### EXERCISE DETAILS
Change every "1984" in the listing's text to "1985" and keep everything else the same. Leave the pictures out of your answer.

+++ SUPPLIED MATERIAL

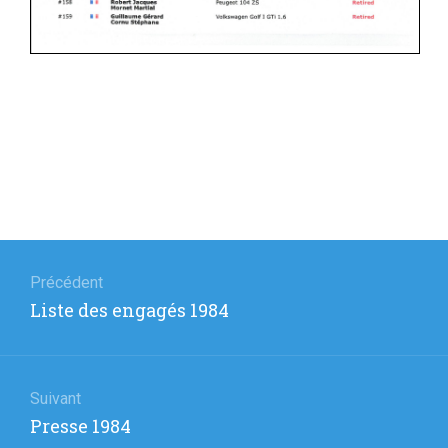
Navigation
de
Précédent
Article
Liste des engagés 1984
l’article
précédent
:
Suivant
Article
Presse 1984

++++++

### OUTPUT FOR THIS EXERCISE
Navigation
de
Précédent
Article
Liste des engagés 1985
l’article
précédent
:
Suivant
Article
Presse 1985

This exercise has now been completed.